PROMPT » Return the records in full, exactly as given.

Records from a data collection »
------------------------------------------------
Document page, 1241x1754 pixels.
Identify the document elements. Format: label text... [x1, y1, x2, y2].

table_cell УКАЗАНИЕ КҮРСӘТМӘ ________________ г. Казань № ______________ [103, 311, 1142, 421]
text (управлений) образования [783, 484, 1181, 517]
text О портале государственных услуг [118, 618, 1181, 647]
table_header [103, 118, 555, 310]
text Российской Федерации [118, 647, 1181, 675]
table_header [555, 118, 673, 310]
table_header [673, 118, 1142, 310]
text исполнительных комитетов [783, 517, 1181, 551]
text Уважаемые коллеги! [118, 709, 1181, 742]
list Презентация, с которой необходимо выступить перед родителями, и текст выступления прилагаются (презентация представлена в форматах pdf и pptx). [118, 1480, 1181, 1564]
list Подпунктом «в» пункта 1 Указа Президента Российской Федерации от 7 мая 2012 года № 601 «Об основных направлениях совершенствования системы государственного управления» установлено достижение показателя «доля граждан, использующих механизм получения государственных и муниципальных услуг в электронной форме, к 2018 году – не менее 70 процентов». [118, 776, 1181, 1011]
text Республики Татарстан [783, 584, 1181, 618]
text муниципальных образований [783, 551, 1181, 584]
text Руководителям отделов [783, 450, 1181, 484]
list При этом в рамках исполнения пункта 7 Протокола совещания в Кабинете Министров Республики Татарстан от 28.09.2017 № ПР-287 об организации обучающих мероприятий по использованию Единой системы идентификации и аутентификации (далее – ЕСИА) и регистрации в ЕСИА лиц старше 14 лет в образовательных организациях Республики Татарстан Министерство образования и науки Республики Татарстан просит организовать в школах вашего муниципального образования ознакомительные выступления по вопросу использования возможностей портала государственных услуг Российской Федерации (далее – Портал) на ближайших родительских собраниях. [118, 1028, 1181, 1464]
------------------------------------------------
ANSWER TO THIS EXERCISE »
Document page, 1241x1754 pixels.
Identify the document elements. Format: label text... [x1, y1, x2, y2].

table_cell УКАЗАНИЕ КҮРСӘТМӘ ________________ г. Казань № ______________ [103, 311, 1142, 421]
text (управлений) образования [783, 484, 1181, 517]
text О портале государственных услуг [118, 618, 1181, 647]
table_header [103, 118, 555, 310]
text Российской Федерации [118, 647, 1181, 675]
table_header [555, 118, 673, 310]
table_header [673, 118, 1142, 310]
text исполнительных комитетов [783, 517, 1181, 551]
text Уважаемые коллеги! [118, 709, 1181, 742]
list Презентация, с которой необходимо выступить перед родителями, и текст выступления прилагаются (презентация представлена в форматах pdf и pptx). [118, 1480, 1181, 1564]
list Подпунктом «в» пункта 1 Указа Президента Российской Федерации от 7 мая 2012 года № 601 «Об основных направлениях совершенствования системы государственного управления» установлено достижение показателя «доля граждан, использующих механизм получения государственных и муниципальных услуг в электронной форме, к 2018 году – не менее 70 процентов». [118, 776, 1181, 1011]
text Республики Татарстан [783, 584, 1181, 618]
text муниципальных образований [783, 551, 1181, 584]
text Руководителям отделов [783, 450, 1181, 484]
list При этом в рамках исполнения пункта 7 Протокола совещания в Кабинете Министров Республики Татарстан от 28.09.2017 № ПР-287 об организации обучающих мероприятий по использованию Единой системы идентификации и аутентификации (далее – ЕСИА) и регистрации в ЕСИА лиц старше 14 лет в образовательных организациях Республики Татарстан Министерство образования и науки Республики Татарстан просит организовать в школах вашего муниципального образования ознакомительные выступления по вопросу использования возможностей портала государственных услуг Российской Федерации (далее – Портал) на ближайших родительских собраниях. [118, 1028, 1181, 1464]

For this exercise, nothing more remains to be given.